* _Your objective_:
Only the pictures are to be dropped, and the rest of the data should be copied exactly.

* _Records provided_:
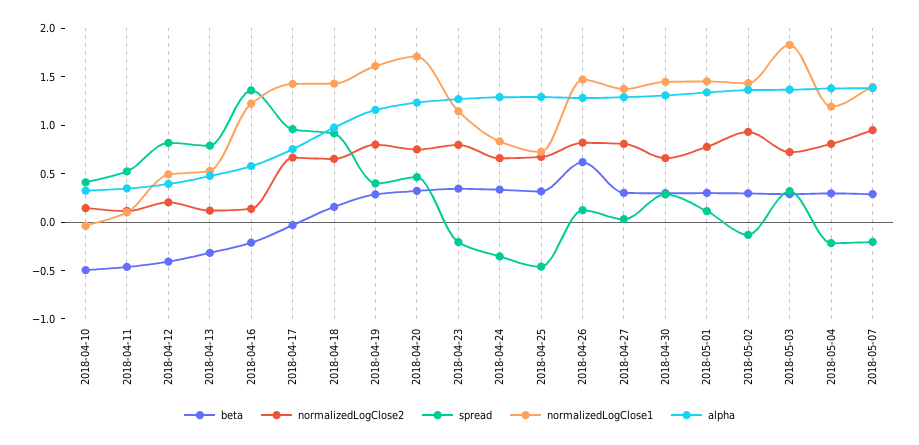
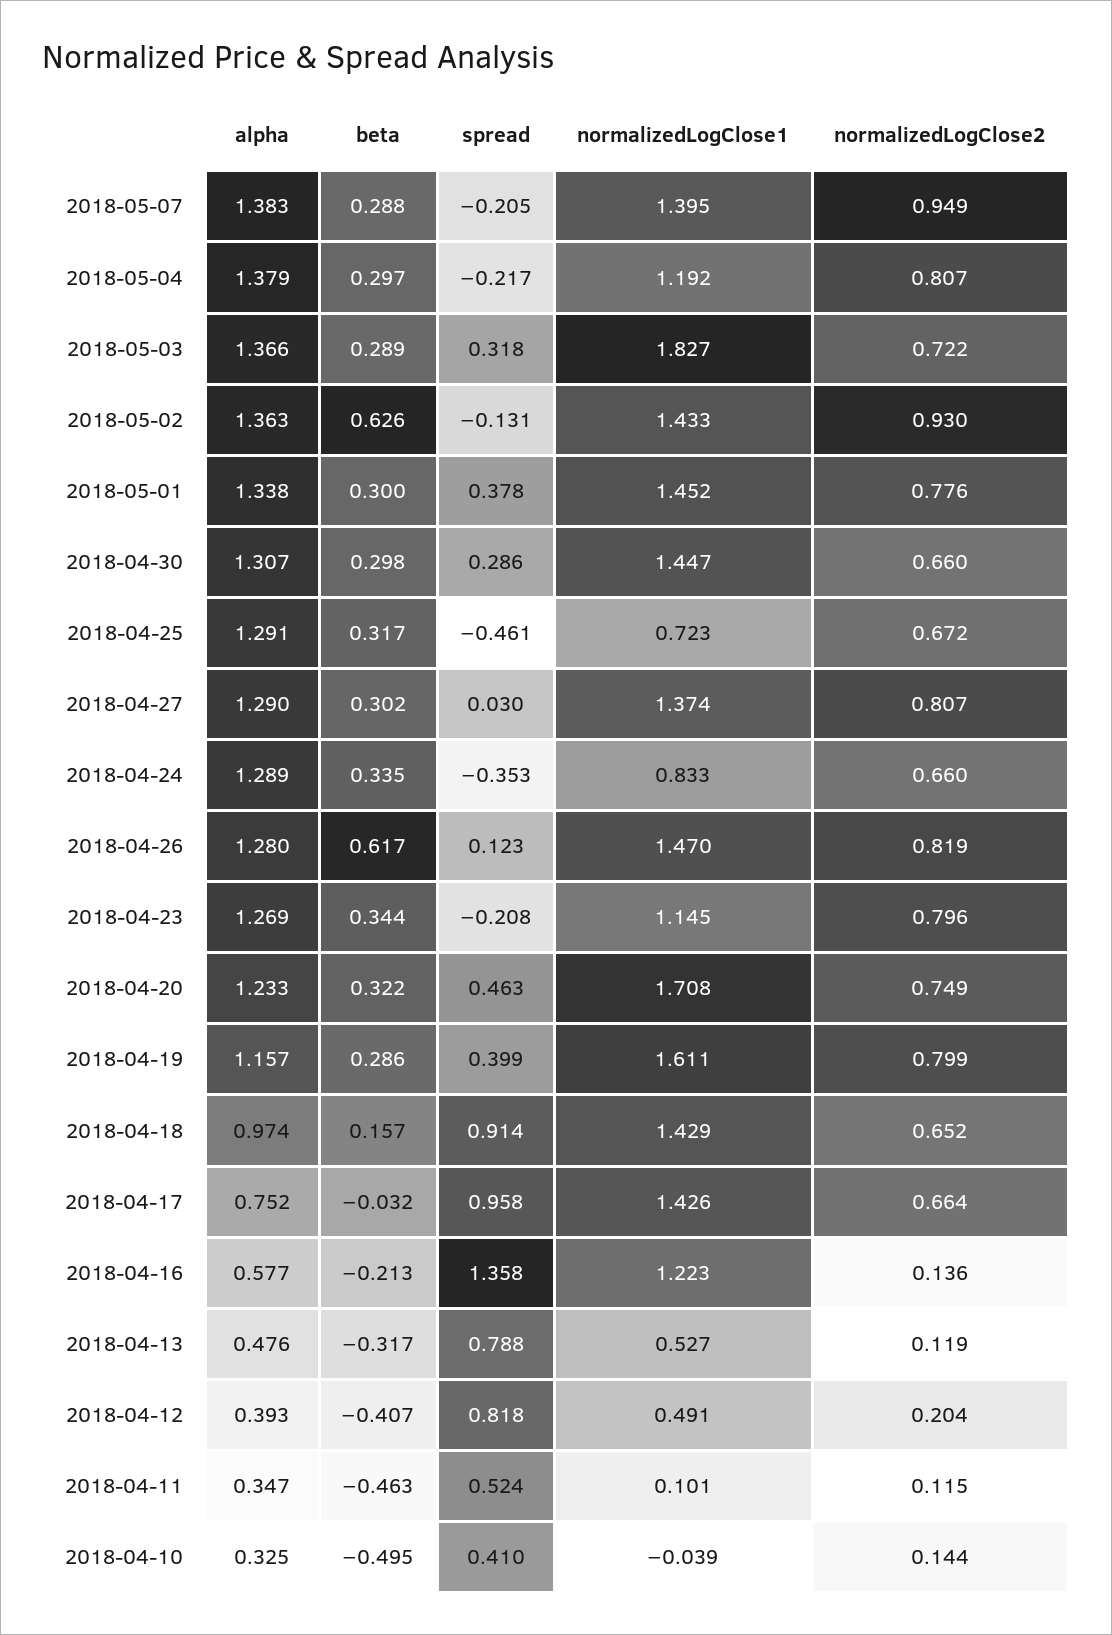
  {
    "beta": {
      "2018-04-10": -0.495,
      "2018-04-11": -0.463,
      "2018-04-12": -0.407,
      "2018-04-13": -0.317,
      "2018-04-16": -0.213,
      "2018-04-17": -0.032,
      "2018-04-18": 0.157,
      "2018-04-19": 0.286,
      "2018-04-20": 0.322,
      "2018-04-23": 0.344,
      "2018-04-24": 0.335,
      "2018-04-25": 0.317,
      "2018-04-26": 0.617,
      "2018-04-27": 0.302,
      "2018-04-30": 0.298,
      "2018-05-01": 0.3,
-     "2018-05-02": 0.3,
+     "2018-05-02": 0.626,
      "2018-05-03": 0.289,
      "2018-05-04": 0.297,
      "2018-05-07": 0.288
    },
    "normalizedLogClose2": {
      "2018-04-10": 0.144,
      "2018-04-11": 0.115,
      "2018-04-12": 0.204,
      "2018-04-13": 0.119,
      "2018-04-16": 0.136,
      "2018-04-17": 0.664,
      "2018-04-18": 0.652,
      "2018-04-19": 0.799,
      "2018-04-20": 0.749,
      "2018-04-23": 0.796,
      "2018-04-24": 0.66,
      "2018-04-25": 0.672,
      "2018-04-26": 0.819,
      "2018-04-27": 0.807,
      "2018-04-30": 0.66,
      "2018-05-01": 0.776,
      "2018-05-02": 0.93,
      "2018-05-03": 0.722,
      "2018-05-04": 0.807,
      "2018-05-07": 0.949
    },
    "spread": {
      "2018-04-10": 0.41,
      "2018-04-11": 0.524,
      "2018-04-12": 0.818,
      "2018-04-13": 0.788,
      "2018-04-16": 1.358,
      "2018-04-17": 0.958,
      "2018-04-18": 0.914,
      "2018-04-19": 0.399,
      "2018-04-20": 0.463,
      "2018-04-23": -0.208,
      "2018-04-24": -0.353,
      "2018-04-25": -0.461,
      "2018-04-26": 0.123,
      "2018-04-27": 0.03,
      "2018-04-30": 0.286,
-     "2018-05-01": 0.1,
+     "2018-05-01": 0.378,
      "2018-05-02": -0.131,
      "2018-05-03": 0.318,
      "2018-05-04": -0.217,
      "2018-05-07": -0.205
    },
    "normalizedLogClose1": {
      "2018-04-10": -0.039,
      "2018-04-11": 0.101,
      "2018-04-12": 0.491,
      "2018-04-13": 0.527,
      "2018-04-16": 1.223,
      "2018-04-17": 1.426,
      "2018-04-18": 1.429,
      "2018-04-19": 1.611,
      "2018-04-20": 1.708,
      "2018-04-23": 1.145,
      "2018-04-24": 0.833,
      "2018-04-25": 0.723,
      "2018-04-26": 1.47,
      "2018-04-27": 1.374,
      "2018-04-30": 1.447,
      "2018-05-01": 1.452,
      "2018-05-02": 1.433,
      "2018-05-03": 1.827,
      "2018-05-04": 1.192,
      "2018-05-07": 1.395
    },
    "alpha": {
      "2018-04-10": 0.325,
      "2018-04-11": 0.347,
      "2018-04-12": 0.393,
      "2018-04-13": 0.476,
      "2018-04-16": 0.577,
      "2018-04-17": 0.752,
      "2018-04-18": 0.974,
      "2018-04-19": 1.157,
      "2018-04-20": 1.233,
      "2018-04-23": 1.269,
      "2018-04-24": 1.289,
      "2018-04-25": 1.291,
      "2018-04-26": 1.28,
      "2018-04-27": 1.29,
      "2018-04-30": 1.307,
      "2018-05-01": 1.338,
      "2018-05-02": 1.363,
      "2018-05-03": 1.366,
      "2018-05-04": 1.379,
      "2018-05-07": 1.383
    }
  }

* _Exercise answer_:
  {
    "beta": {
      "2018-04-10": -0.495,
      "2018-04-11": -0.463,
      "2018-04-12": -0.407,
      "2018-04-13": -0.317,
      "2018-04-16": -0.213,
      "2018-04-17": -0.032,
      "2018-04-18": 0.157,
      "2018-04-19": 0.286,
      "2018-04-20": 0.322,
      "2018-04-23": 0.344,
      "2018-04-24": 0.335,
      "2018-04-25": 0.317,
      "2018-04-26": 0.617,
      "2018-04-27": 0.302,
      "2018-04-30": 0.298,
      "2018-05-01": 0.3,
-     "2018-05-02": 0.3,
+     "2018-05-02": 0.626,
      "2018-05-03": 0.289,
      "2018-05-04": 0.297,
      "2018-05-07": 0.288
    },
    "normalizedLogClose2": {
      "2018-04-10": 0.144,
      "2018-04-11": 0.115,
      "2018-04-12": 0.204,
      "2018-04-13": 0.119,
      "2018-04-16": 0.136,
      "2018-04-17": 0.664,
      "2018-04-18": 0.652,
      "2018-04-19": 0.799,
      "2018-04-20": 0.749,
      "2018-04-23": 0.796,
      "2018-04-24": 0.66,
      "2018-04-25": 0.672,
      "2018-04-26": 0.819,
      "2018-04-27": 0.807,
      "2018-04-30": 0.66,
      "2018-05-01": 0.776,
      "2018-05-02": 0.93,
      "2018-05-03": 0.722,
      "2018-05-04": 0.807,
      "2018-05-07": 0.949
    },
    "spread": {
      "2018-04-10": 0.41,
      "2018-04-11": 0.524,
      "2018-04-12": 0.818,
      "2018-04-13": 0.788,
      "2018-04-16": 1.358,
      "2018-04-17": 0.958,
      "2018-04-18": 0.914,
      "2018-04-19": 0.399,
      "2018-04-20": 0.463,
      "2018-04-23": -0.208,
      "2018-04-24": -0.353,
      "2018-04-25": -0.461,
      "2018-04-26": 0.123,
      "2018-04-27": 0.03,
      "2018-04-30": 0.286,
-     "2018-05-01": 0.1,
+     "2018-05-01": 0.378,
      "2018-05-02": -0.131,
      "2018-05-03": 0.318,
      "2018-05-04": -0.217,
      "2018-05-07": -0.205
    },
    "normalizedLogClose1": {
      "2018-04-10": -0.039,
      "2018-04-11": 0.101,
      "2018-04-12": 0.491,
      "2018-04-13": 0.527,
      "2018-04-16": 1.223,
      "2018-04-17": 1.426,
      "2018-04-18": 1.429,
      "2018-04-19": 1.611,
      "2018-04-20": 1.708,
      "2018-04-23": 1.145,
      "2018-04-24": 0.833,
      "2018-04-25": 0.723,
      "2018-04-26": 1.47,
      "2018-04-27": 1.374,
      "2018-04-30": 1.447,
      "2018-05-01": 1.452,
      "2018-05-02": 1.433,
      "2018-05-03": 1.827,
      "2018-05-04": 1.192,
      "2018-05-07": 1.395
    },
    "alpha": {
      "2018-04-10": 0.325,
      "2018-04-11": 0.347,
      "2018-04-12": 0.393,
      "2018-04-13": 0.476,
      "2018-04-16": 0.577,
      "2018-04-17": 0.752,
      "2018-04-18": 0.974,
      "2018-04-19": 1.157,
      "2018-04-20": 1.233,
      "2018-04-23": 1.269,
      "2018-04-24": 1.289,
      "2018-04-25": 1.291,
      "2018-04-26": 1.28,
      "2018-04-27": 1.29,
      "2018-04-30": 1.307,
      "2018-05-01": 1.338,
      "2018-05-02": 1.363,
      "2018-05-03": 1.366,
      "2018-05-04": 1.379,
      "2018-05-07": 1.383
    }
  }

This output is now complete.